RIBUAN MASSA SIAP LONG MARCH HARI INI, PETISI KE DPR JADI SOROTAN

Sumber Foto: diunduh dari liputan6.com/faizal fanani


WARTAALENGKA, Jakarta - Gelombang protes di Jakarta sejak akhir Agustus 2025 masih bergulir. Jaringan lintas elemen masyarakat mengumumkan rencana aksi damai besar pada Senin, 15 September 2025, bertema “Satu Bangsa, Satu Suara, Indonesia Damai.” Agenda utama meliputi long march dari Tugu Proklamasi menuju Istana Negara, lalu dilanjutkan unjuk rasa di depan Gedung DPR RI, Senayan. Panitia memperkirakan kehadiran ribuan peserta—pemuda, mahasiswa, tokoh agama, budayawan—serta menggelar doa lintas agama dan diskusi kebangsaan untuk menegaskan pendekatan non-kekerasan di tengah tensi sosial pascaricuh 28 Agustus.
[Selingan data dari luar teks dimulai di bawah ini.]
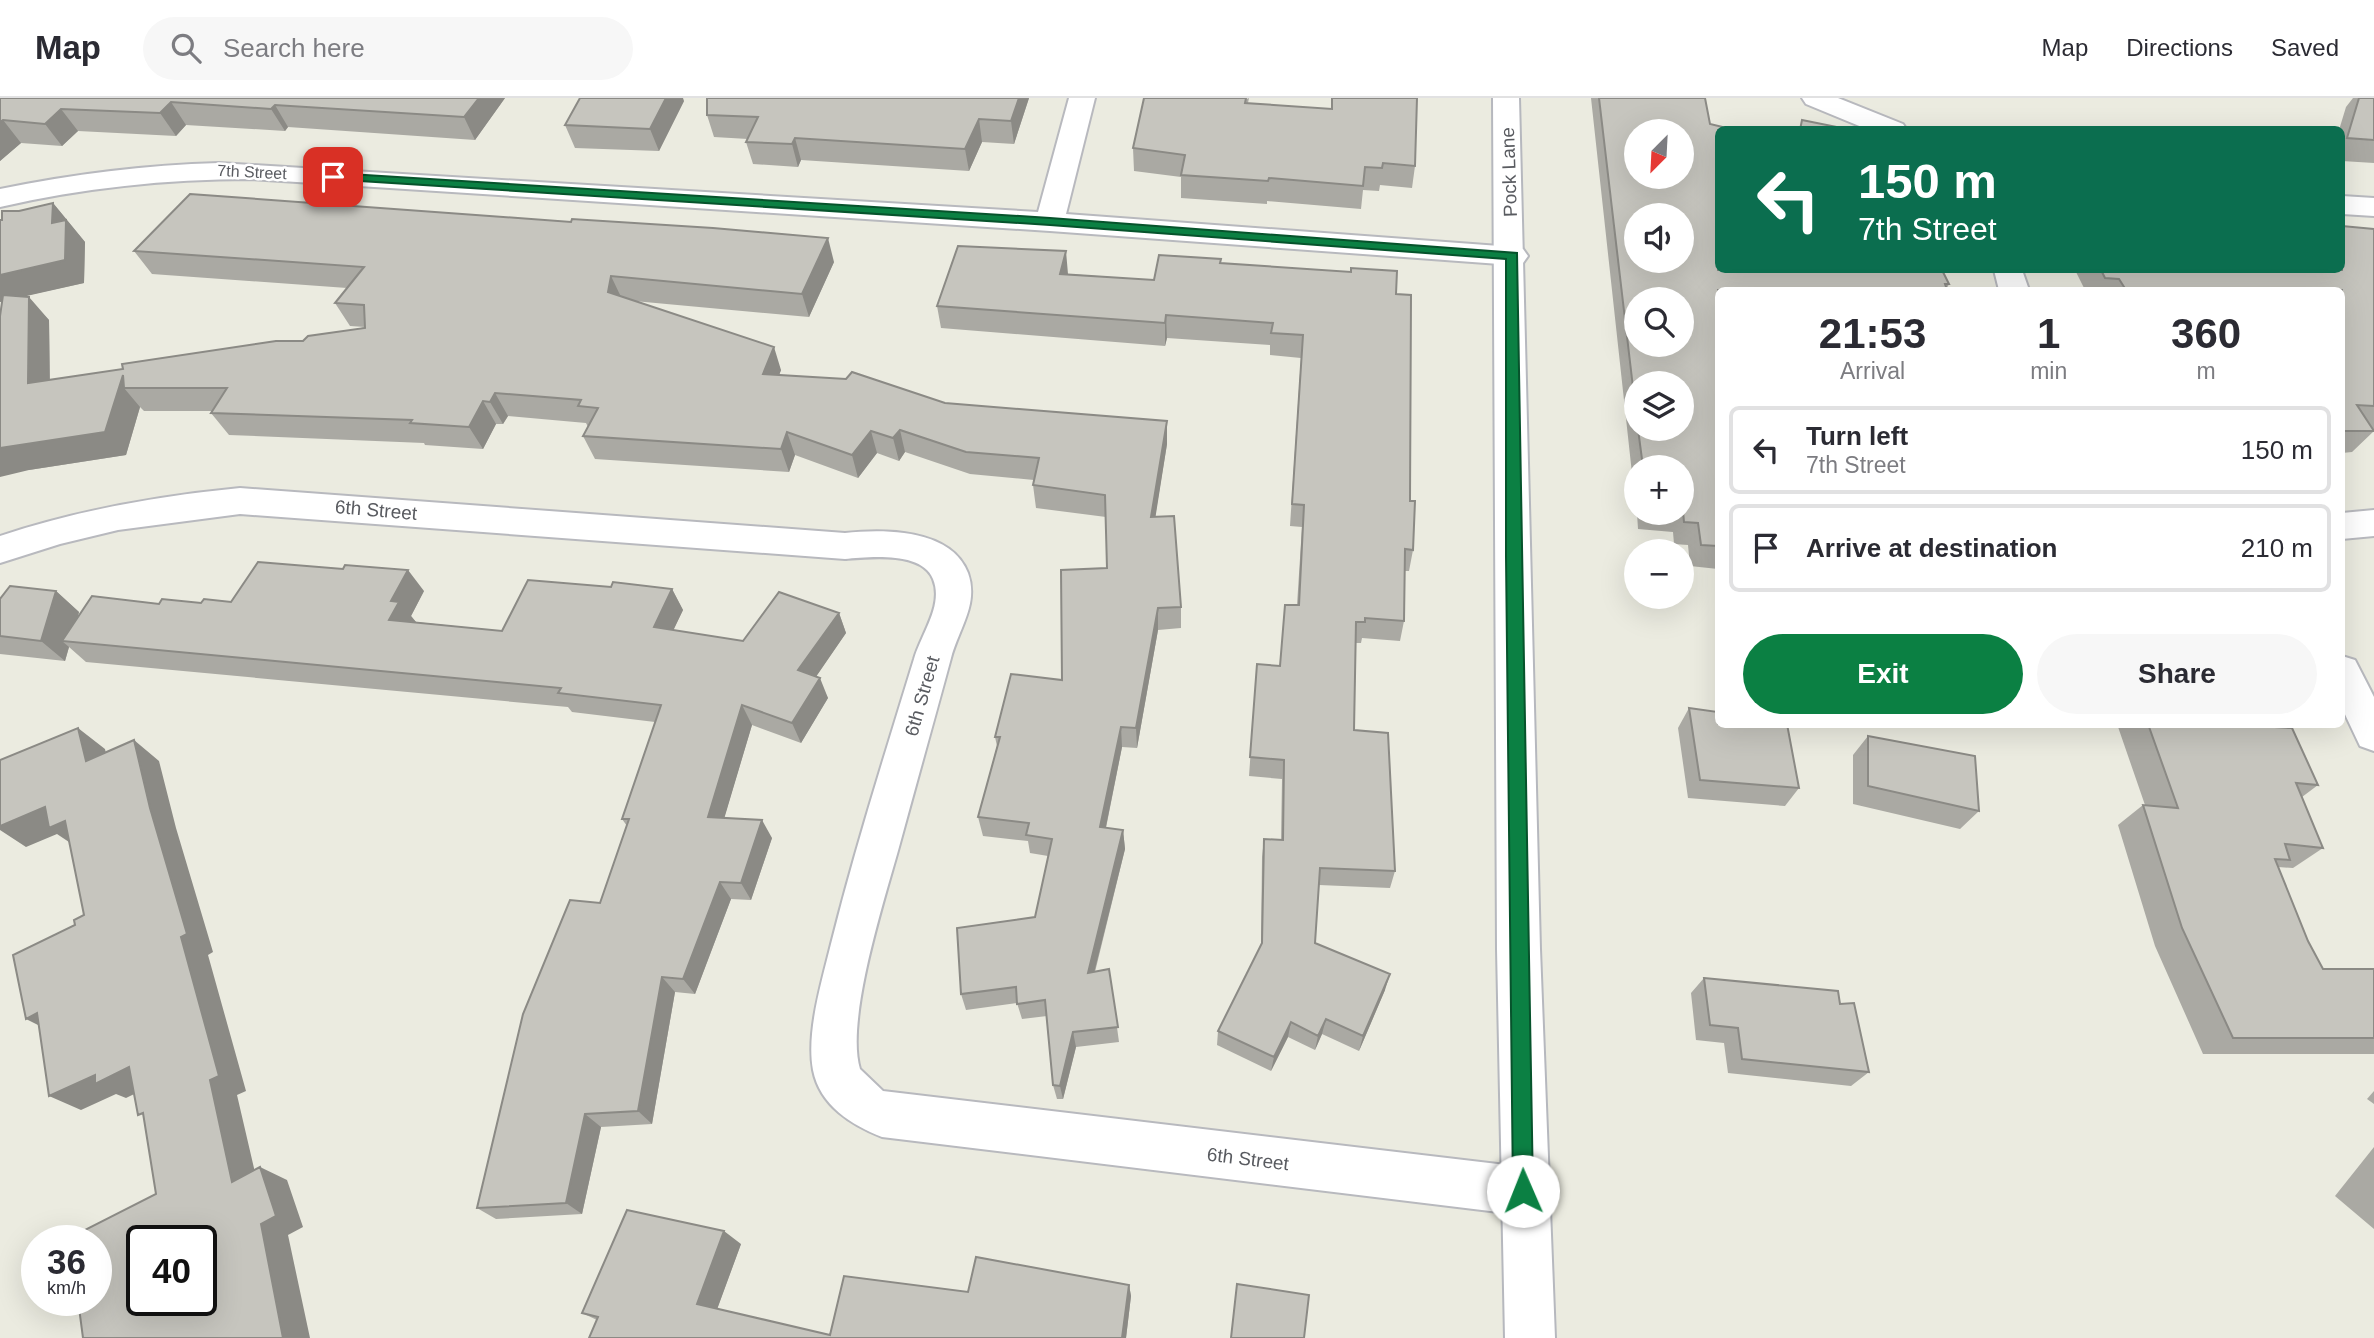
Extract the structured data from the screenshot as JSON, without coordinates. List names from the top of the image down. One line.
{"streets":{"street":["7th Street","Pock Lane","6th Street"]},"crossings":[["7th Street","Pock Lane"],["Pock Lane","6th Street"]],"north":"bottom left","page":{"header":"Map","search":"Search here","nav":["Map","Directions","Saved"],"map_buttons":["+","−"],"turn":["150 m","7th Street"],"eta":["21:53","Arrival","1","min","360","m"],"list":[{"name":"Turn left","note":"7th Street","value":"150 m"},{"name":"Arrive at destination","value":"210 m"}],"buttons":["Exit","Share"],"speed":"36 km/h","limit":"40"}}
Rute, Waktu, dan Pengamanan

Informasi aksi beredar melalui kanal aktivis di media sosial. Titik kumpul ditetapkan di Tugu Proklamasi pukul 09.00 WIB sebelum massa bergerak ke Istana Negara. Sekitar pukul 11.00 WIB, aksi paralel direncanakan di depan Gedung DPR RI guna menyampaikan petisi terkait sejumlah rancangan undang-undang. Penyelenggara mengimbau peserta menggunakan transportasi umum atau sepeda untuk meredam kemacetan, serta menegaskan telah berkoordinasi dengan aparat agar pengamanan proporsional dan menghindari benturan seperti yang terjadi pada 28 Agustus, ketika gas air mata digunakan untuk membubarkan massa.

 

Long march ini bukan sekadar arak-arakkan; panitia menyebutnya “perjalanan reflektif” atas isu yang memicu protes sejak 25 Agustus—dari beban biaya hidup hingga dugaan pelanggaran HAM. Di DPR, agenda diisi orasi mahasiswa dan buruh serta penyerahan petisi kepada perwakilan dewan, khususnya menyangkut RUU KUHP dan RUU Kepolisian.

Tuntutan Inti

Kelompok Ikatan Pelopor Penerus Reformasi—sebagai inisiator—menolak wacana “Reformasi Polri” berbasis tim ad hoc. Mereka mendesak Presiden tidak membentuk tim baru, tetapi memperkuat Komisi Kepolisian Nasional (Kompolnas) sebagai pengawas eksternal yang berfungsi nyata. Tuntutan lain: penambahan unsur aparatur sipil dalam pengawasan independen untuk mencegah penyalahgunaan kewenangan—respon atas tewasnya Affan Kurniawan, pengemudi ojek online yang terlindas kendaraan taktis saat kericuhan.

 

Di jalur legislasi, demonstran meminta DPR mempercepat pembahasan RUU KUHP—terutama batas kewenangan penyidikan antara kepolisian dan kejaksaan—serta menegaskan supremasi sipil agar demokrasi terjaga dari intervensi berlebihan cabang eksekutif terhadap aparat penegak hukum.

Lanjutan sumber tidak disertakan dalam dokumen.